§ TEXT SECTION
┌────────
What to eat and drink
Sichuan cuisine is one of China’s most influential: the mala flavor (numbing and spicy, from Sichuan peppercorns and chilies) appears in mapo tofu, dan dan mian, kung pao chicken, and hotpot. Chengdu’s hotpot — a communal pot of spiced broth for cooking raw meat and vegetables at the table — is the city’s most celebrated dining experience. Yunnan cuisine is the most botanically diverse: wild mushrooms (particularly the prized porcini-like matsutake and dozens of others sold at Kunming’s Dounan flower and vegetable market), flower salads, fermented goat cheese (rubing), and Yunnan-style rice noodles. Tibetan food is simple and high-calorie for the altitude: tsampa (roasted barley flour), yak butter tea (salty, an acquired taste), and yak meat in various preparations. The highland areas of Yunnan and Sichuan produce some of China’s finest pu-erh and green teas.
└────────
Saved entries
┌────────
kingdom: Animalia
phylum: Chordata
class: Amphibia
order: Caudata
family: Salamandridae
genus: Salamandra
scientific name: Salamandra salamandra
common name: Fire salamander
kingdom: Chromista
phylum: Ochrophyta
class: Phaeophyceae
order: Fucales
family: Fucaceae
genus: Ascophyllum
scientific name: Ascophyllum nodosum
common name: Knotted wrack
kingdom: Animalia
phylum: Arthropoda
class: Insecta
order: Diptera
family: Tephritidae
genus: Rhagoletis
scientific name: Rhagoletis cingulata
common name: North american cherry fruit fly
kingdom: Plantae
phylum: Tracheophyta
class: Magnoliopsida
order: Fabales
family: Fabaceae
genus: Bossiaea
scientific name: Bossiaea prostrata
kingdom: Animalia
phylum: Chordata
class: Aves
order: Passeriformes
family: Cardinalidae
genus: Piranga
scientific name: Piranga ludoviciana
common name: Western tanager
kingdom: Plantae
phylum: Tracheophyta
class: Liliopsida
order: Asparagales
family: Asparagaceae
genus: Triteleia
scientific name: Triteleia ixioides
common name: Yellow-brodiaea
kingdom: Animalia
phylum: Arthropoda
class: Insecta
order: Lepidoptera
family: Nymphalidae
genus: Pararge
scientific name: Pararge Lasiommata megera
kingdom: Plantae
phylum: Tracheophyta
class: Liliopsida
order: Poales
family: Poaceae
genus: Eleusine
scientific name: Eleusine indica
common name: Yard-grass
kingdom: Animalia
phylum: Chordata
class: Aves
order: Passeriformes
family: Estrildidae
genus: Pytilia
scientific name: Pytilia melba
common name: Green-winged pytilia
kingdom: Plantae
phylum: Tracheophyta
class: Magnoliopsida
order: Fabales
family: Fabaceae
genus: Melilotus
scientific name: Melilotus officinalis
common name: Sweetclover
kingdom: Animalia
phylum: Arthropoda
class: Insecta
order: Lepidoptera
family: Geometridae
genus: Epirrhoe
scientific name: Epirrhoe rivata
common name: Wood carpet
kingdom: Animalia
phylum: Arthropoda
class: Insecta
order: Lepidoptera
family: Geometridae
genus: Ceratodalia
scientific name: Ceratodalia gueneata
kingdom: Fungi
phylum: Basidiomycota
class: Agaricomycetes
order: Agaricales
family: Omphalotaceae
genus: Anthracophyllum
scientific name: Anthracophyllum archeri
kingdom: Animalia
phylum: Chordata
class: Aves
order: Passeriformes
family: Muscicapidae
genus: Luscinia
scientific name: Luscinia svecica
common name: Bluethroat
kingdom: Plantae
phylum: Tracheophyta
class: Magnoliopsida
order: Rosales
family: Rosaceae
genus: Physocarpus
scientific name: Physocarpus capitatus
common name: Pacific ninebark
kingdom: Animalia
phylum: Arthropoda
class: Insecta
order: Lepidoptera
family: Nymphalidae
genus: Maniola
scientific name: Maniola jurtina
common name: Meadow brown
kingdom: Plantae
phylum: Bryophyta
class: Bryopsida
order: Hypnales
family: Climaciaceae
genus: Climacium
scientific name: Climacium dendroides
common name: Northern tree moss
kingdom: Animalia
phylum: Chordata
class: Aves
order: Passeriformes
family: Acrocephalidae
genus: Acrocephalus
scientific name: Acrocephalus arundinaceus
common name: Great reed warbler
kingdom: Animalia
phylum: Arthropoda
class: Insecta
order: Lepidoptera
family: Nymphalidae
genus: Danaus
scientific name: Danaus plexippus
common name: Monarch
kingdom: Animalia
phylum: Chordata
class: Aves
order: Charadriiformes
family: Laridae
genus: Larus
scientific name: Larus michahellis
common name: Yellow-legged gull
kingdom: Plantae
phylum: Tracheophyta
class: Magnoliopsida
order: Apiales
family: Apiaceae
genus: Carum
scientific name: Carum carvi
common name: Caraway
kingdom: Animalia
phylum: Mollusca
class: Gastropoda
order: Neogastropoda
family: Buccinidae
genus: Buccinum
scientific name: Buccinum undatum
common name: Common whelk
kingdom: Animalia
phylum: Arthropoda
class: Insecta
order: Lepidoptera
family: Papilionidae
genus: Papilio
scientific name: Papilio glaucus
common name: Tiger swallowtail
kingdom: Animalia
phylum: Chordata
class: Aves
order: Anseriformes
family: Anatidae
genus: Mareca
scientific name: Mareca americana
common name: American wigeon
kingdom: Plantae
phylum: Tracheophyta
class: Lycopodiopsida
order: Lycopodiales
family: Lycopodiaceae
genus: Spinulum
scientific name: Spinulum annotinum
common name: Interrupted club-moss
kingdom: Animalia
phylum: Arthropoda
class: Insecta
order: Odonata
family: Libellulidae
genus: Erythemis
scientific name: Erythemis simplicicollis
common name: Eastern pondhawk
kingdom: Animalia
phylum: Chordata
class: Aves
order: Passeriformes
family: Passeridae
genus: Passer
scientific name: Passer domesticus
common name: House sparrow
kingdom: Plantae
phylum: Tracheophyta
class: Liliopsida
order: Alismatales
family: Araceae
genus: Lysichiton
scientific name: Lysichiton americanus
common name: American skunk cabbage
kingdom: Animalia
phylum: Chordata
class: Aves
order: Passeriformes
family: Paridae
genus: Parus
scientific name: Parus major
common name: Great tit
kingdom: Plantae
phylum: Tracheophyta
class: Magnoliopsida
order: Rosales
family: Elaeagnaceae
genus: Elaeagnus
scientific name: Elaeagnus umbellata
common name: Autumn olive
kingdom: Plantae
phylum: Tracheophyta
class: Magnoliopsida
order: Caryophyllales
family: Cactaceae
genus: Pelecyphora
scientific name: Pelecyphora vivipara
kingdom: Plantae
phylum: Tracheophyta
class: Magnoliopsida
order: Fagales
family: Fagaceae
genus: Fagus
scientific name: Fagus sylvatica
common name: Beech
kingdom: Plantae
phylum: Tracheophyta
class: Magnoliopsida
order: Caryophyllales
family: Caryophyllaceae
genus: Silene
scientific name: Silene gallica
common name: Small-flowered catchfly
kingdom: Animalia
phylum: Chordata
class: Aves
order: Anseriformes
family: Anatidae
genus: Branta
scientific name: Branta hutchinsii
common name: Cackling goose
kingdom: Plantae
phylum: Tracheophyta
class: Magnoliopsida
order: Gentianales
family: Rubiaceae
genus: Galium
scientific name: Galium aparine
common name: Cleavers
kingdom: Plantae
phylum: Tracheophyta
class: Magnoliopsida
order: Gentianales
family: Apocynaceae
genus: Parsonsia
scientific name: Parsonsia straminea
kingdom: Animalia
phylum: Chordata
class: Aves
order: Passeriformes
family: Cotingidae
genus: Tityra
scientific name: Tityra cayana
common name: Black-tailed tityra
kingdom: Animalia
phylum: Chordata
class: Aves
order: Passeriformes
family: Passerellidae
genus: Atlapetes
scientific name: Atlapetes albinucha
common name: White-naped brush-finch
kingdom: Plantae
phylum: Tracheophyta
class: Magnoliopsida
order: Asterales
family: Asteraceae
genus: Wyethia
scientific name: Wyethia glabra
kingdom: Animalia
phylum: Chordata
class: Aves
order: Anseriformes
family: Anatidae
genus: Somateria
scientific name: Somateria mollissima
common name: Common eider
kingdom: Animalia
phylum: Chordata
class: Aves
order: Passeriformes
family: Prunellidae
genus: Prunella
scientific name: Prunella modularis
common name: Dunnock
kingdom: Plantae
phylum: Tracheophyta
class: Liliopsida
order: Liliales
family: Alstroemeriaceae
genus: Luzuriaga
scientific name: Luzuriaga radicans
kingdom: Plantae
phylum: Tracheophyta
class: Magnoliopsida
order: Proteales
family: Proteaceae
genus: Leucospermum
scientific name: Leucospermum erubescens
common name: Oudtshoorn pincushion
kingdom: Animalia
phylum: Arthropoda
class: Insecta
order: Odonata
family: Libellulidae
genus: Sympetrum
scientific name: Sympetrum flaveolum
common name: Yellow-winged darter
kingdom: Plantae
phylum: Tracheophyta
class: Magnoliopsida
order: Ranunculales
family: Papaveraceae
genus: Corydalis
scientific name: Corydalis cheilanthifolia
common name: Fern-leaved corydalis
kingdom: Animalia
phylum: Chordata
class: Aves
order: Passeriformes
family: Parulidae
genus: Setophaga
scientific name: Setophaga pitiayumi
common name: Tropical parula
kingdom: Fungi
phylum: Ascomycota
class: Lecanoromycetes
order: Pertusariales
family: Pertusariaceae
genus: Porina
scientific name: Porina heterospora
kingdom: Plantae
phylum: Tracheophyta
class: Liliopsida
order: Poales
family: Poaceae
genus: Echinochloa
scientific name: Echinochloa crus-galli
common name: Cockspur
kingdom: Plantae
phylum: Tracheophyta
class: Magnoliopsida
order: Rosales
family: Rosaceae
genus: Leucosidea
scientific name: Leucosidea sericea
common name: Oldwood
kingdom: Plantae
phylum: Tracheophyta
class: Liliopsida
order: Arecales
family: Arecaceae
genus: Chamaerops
└────────
§ WORK REQUIRED
Reproduce the food and drink section word for word, from its heading to its last sentence. The saved entries are separate material and have no connection to the text about food and drink.

§ ANSWER BOX
What to eat and drink
Sichuan cuisine is one of China’s most influential: the mala flavor (numbing and spicy, from Sichuan peppercorns and chilies) appears in mapo tofu, dan dan mian, kung pao chicken, and hotpot. Chengdu’s hotpot — a communal pot of spiced broth for cooking raw meat and vegetables at the table — is the city’s most celebrated dining experience. Yunnan cuisine is the most botanically diverse: wild mushrooms (particularly the prized porcini-like matsutake and dozens of others sold at Kunming’s Dounan flower and vegetable market), flower salads, fermented goat cheese (rubing), and Yunnan-style rice noodles. Tibetan food is simple and high-calorie for the altitude: tsampa (roasted barley flour), yak butter tea (salty, an acquired taste), and yak meat in various preparations. The highland areas of Yunnan and Sichuan produce some of China’s finest pu-erh and green teas.